## Activity
Your answer must contain each line of the listing in which "lines" appears, copied in full.

## Supplied material
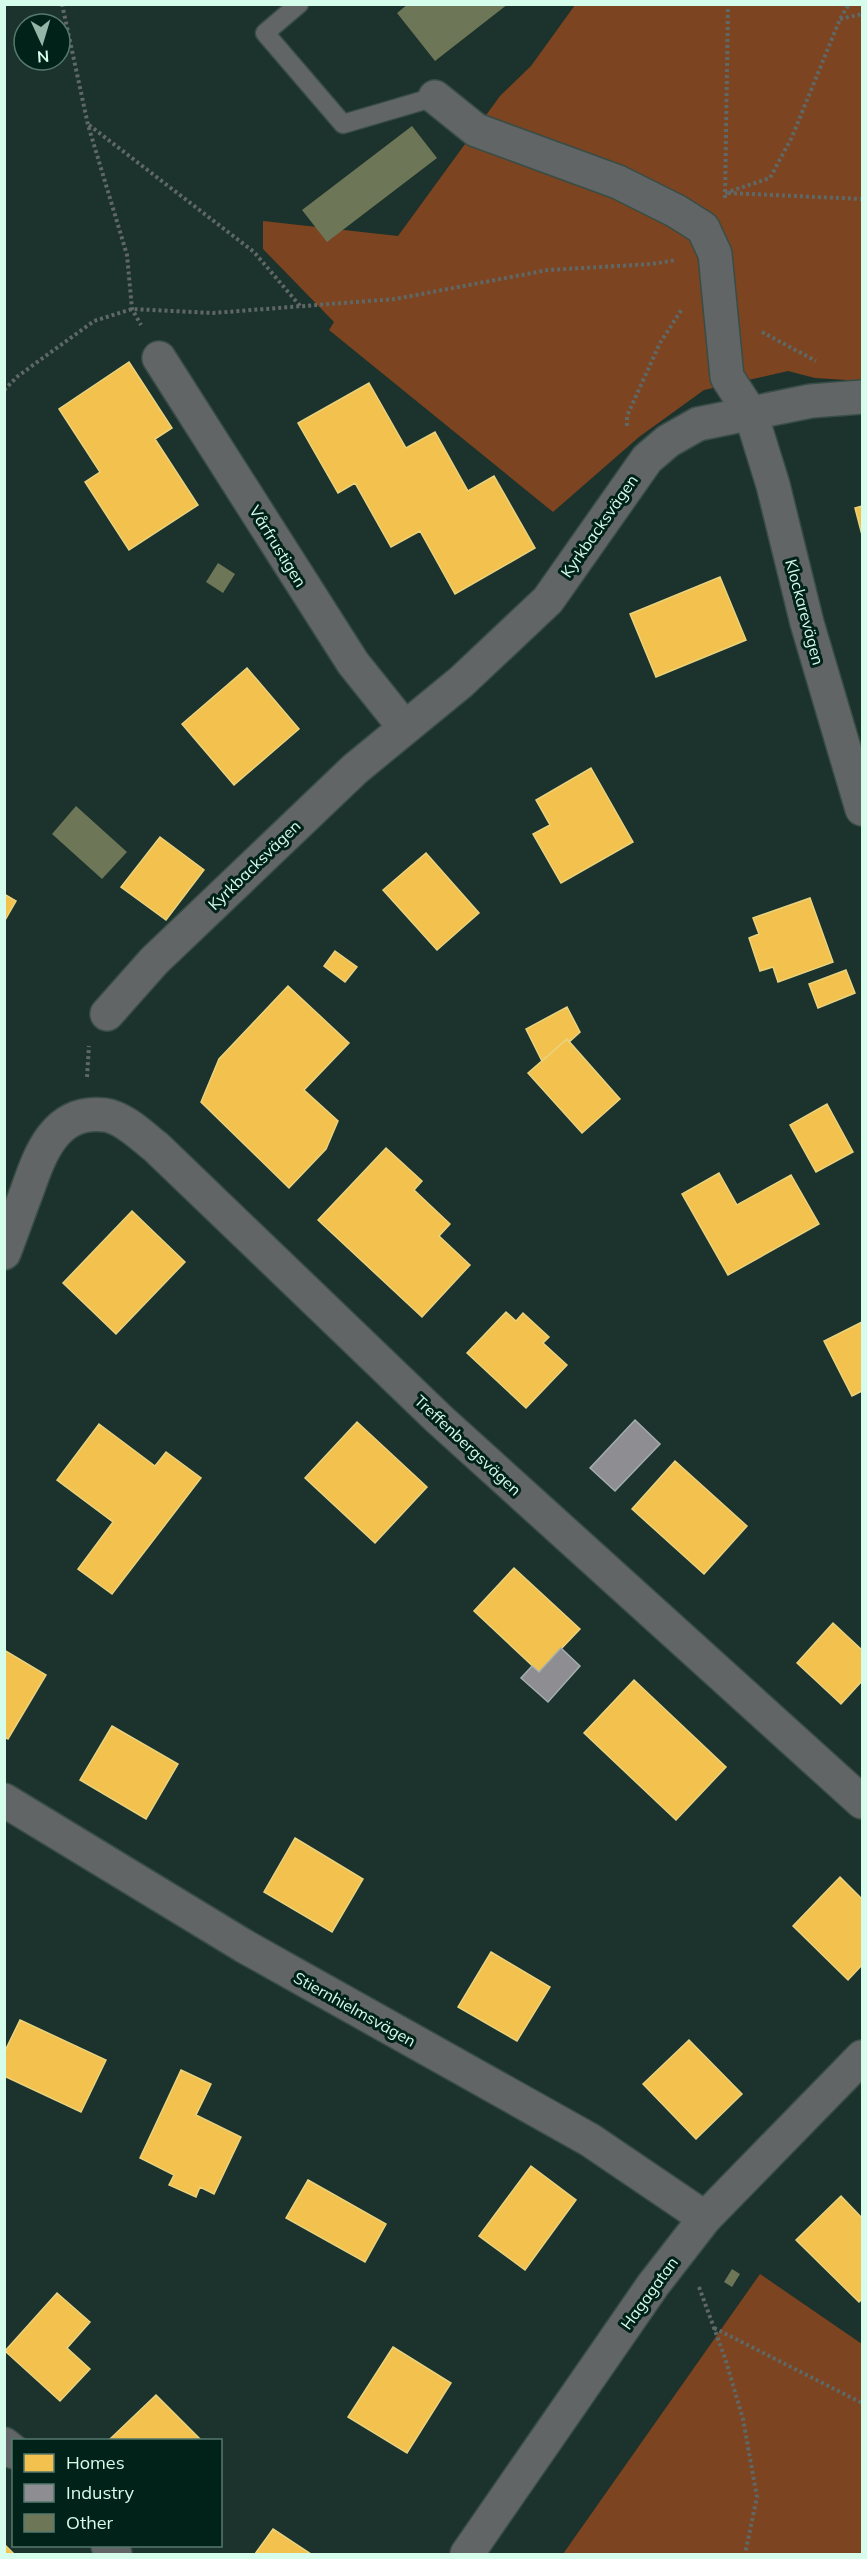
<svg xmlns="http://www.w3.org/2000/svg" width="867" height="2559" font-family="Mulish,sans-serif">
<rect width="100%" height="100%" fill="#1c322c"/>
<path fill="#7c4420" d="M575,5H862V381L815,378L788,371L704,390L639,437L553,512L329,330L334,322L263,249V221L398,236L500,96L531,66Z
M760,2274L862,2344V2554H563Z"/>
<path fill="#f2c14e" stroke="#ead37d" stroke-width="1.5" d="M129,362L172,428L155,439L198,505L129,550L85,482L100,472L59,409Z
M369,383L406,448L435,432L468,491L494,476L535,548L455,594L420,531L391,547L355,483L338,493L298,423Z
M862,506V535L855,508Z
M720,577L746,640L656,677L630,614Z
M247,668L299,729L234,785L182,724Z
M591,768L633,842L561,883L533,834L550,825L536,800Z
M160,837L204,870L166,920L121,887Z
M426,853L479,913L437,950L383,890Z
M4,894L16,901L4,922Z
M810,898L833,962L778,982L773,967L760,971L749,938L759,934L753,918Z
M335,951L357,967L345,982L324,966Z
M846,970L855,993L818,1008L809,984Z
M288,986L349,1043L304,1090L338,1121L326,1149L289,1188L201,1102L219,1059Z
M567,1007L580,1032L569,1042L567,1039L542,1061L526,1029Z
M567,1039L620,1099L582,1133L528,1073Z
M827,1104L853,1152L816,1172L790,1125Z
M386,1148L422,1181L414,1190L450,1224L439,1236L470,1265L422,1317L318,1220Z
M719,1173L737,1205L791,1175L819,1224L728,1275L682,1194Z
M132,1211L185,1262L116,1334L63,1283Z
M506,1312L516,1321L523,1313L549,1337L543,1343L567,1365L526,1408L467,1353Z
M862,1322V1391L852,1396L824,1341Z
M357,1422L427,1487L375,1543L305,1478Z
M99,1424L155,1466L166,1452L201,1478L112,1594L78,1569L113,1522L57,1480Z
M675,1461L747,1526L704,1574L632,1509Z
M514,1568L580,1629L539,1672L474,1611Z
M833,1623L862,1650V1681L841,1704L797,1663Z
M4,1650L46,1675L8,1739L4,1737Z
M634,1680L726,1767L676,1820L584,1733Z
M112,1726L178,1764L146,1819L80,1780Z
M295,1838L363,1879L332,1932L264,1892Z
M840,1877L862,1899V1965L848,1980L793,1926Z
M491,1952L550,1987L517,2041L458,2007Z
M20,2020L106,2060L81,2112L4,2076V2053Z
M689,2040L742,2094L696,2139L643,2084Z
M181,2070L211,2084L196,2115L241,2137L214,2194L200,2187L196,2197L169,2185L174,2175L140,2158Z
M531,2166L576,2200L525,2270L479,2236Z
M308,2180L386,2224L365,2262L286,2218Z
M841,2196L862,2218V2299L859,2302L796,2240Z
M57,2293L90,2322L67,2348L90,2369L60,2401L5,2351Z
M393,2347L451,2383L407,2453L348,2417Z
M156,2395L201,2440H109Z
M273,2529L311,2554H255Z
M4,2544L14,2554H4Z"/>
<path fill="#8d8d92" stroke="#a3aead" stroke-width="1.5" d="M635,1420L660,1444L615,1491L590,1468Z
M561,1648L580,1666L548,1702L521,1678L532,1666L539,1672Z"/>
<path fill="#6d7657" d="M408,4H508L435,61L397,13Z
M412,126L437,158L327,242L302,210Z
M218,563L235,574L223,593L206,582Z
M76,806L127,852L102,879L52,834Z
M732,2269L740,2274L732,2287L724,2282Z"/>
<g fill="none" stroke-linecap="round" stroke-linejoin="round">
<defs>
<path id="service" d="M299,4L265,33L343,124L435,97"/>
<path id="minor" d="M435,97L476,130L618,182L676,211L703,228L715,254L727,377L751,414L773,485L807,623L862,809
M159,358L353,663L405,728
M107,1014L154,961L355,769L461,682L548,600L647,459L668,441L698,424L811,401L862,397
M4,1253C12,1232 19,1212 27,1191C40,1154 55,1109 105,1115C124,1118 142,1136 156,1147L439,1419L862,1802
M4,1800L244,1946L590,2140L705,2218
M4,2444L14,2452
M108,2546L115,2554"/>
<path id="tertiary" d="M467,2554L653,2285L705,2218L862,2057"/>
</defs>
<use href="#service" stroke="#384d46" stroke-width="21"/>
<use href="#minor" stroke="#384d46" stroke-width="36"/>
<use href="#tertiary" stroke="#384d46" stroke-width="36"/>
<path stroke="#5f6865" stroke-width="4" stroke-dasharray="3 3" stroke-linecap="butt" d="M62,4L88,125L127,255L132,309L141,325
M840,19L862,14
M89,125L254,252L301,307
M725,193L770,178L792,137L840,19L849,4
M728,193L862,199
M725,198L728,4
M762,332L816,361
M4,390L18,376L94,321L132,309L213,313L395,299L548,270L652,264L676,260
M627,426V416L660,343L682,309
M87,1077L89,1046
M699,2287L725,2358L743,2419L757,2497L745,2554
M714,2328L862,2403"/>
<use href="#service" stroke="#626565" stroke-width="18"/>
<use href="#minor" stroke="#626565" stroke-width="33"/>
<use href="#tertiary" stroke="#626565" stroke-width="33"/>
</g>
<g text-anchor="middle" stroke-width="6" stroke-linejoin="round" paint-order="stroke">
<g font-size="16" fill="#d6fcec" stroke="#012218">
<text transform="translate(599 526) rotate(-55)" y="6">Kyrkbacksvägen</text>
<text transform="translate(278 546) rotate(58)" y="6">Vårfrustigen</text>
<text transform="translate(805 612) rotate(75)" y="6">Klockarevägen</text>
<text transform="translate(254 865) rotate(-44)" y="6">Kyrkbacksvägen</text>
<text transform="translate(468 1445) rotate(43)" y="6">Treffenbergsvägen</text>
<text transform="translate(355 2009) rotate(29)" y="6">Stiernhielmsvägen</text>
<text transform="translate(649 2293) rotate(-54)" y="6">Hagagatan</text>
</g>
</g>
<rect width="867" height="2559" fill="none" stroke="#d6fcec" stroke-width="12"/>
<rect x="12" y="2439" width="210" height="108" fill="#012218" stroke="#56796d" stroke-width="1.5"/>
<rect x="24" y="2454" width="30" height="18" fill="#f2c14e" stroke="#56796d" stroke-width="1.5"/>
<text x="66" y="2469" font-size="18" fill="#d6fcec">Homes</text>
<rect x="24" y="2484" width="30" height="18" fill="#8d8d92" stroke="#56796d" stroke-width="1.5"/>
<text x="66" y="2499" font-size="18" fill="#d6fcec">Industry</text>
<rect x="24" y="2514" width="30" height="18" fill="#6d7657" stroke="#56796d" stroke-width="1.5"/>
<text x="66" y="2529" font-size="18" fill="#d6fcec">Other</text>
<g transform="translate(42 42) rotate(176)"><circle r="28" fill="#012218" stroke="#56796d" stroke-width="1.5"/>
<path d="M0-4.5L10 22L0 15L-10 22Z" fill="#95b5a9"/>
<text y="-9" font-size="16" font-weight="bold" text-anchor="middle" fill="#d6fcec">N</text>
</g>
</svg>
---
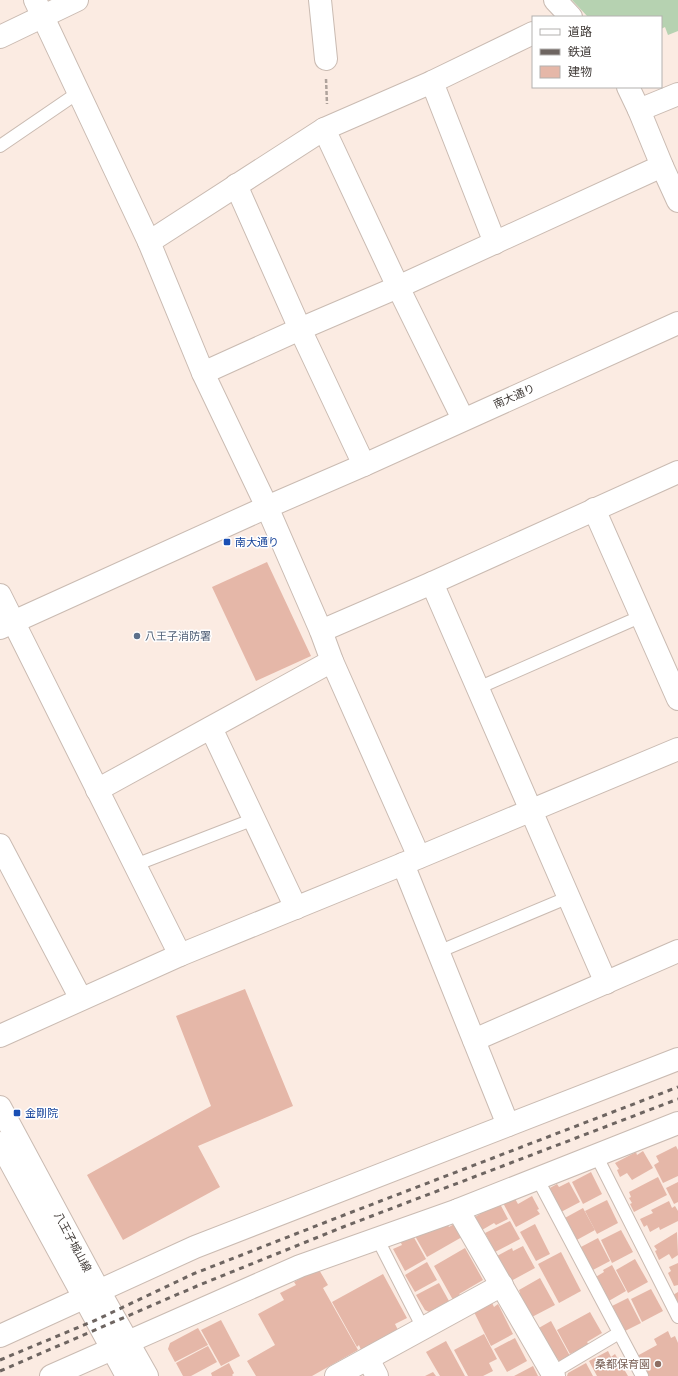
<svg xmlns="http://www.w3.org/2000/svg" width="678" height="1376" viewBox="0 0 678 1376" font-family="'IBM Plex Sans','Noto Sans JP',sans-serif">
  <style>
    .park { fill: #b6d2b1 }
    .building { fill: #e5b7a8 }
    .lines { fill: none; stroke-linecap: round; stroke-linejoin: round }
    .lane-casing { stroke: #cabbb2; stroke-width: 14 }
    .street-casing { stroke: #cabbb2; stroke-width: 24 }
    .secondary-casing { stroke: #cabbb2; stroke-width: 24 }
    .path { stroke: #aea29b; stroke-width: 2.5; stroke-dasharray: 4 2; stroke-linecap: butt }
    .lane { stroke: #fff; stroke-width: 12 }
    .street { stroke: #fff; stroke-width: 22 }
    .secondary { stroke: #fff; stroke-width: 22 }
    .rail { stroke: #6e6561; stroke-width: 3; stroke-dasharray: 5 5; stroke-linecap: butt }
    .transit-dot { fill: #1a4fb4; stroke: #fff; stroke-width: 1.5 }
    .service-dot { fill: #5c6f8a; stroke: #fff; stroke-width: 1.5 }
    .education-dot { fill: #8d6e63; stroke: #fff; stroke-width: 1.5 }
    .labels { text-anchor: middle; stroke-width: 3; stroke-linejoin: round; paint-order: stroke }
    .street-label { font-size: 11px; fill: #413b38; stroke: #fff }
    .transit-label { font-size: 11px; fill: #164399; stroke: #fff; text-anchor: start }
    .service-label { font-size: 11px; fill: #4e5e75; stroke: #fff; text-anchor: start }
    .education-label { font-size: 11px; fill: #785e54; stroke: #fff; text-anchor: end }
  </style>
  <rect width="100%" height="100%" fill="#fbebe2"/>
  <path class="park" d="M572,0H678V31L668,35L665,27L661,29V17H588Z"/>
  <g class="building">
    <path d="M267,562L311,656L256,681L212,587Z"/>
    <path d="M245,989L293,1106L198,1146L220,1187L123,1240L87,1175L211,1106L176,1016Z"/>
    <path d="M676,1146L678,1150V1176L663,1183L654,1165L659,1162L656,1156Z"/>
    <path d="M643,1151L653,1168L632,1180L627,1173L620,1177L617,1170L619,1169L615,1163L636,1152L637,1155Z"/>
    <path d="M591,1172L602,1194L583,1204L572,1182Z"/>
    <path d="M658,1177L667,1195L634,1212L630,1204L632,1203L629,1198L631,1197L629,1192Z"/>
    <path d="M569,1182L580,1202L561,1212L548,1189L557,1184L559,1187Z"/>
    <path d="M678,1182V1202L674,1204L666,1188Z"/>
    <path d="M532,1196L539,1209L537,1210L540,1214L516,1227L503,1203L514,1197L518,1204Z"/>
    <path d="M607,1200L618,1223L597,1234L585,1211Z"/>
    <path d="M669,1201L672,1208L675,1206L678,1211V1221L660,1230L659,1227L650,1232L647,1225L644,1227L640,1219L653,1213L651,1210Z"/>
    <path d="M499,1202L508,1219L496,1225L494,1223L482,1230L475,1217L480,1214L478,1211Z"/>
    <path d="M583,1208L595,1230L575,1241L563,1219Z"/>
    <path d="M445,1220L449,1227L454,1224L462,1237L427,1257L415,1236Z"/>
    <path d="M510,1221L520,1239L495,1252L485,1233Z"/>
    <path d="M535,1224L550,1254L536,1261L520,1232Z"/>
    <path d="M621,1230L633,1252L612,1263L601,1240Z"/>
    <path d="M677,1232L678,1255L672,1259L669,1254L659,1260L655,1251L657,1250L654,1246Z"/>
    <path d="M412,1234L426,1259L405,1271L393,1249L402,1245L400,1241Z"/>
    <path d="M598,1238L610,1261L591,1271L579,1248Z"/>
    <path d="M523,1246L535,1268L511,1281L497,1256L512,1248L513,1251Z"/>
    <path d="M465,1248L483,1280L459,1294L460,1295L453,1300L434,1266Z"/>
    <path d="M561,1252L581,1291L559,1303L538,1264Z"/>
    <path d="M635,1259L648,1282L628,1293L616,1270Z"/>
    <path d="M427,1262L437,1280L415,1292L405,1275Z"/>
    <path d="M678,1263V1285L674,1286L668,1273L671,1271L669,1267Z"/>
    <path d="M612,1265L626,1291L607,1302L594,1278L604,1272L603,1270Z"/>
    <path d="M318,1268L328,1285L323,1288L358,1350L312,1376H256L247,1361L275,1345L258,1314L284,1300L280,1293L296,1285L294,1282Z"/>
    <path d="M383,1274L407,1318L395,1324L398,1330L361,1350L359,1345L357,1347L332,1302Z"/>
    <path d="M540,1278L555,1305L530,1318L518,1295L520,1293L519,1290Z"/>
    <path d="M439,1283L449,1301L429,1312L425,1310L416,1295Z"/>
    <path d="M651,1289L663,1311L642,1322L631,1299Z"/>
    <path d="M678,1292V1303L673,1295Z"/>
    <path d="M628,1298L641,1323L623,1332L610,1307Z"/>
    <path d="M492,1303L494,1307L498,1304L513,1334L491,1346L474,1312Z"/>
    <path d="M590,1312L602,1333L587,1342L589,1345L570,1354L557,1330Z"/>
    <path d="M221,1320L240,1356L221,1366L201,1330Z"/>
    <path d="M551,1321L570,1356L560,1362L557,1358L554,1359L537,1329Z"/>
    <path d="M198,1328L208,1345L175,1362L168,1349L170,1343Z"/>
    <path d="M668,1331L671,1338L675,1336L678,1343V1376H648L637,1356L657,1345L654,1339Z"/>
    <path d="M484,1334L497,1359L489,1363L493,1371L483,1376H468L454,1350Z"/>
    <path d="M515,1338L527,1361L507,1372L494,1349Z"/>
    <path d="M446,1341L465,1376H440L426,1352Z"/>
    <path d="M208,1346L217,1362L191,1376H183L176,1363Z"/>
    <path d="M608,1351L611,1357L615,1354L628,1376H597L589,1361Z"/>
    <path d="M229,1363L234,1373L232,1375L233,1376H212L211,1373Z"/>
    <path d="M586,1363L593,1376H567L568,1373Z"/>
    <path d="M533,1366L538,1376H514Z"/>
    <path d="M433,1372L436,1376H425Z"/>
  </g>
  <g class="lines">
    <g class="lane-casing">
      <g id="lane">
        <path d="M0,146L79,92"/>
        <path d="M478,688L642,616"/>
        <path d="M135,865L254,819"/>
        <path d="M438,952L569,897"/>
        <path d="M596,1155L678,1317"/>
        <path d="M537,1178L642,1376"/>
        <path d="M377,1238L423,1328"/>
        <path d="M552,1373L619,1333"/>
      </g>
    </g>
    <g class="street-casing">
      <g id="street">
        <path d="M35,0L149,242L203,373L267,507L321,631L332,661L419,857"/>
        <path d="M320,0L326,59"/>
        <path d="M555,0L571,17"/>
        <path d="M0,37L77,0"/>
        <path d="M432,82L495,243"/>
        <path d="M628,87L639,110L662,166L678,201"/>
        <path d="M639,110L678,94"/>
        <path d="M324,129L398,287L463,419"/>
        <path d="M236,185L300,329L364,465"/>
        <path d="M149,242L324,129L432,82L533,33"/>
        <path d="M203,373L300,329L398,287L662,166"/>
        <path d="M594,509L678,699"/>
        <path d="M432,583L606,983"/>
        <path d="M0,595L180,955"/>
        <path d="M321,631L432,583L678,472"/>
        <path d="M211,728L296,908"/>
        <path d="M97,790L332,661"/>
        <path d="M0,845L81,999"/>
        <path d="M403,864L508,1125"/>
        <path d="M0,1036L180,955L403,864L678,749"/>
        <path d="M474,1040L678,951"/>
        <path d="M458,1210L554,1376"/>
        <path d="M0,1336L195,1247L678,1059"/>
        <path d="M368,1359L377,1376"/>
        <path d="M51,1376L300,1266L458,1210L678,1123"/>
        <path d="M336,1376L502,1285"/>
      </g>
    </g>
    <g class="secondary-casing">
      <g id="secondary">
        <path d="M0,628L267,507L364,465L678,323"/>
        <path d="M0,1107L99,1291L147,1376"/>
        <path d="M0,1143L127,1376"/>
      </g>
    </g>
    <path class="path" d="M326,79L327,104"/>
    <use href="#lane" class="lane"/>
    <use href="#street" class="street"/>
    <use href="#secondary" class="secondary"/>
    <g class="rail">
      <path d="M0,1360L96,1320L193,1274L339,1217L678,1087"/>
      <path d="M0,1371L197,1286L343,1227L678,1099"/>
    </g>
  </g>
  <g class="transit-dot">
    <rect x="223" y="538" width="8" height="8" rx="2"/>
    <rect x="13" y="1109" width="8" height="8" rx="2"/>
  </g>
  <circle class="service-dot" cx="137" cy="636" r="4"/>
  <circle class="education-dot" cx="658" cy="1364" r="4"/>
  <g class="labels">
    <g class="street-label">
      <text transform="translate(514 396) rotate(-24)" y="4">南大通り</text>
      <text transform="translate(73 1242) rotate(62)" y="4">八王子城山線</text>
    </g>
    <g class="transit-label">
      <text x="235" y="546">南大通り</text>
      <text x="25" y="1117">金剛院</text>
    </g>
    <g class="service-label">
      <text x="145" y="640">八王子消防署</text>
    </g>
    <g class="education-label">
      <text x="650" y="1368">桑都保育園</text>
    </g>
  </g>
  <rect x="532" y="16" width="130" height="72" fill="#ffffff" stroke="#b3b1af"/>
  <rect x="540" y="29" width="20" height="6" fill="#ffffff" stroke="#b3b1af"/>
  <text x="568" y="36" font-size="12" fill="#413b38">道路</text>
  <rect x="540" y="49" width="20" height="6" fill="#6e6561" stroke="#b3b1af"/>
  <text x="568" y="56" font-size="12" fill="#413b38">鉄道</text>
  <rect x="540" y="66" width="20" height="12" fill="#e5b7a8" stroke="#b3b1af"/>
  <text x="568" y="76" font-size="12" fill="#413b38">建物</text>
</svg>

## Task response
    .lines { fill: none; stroke-linecap: round; stroke-linejoin: round }
  <g class="lines">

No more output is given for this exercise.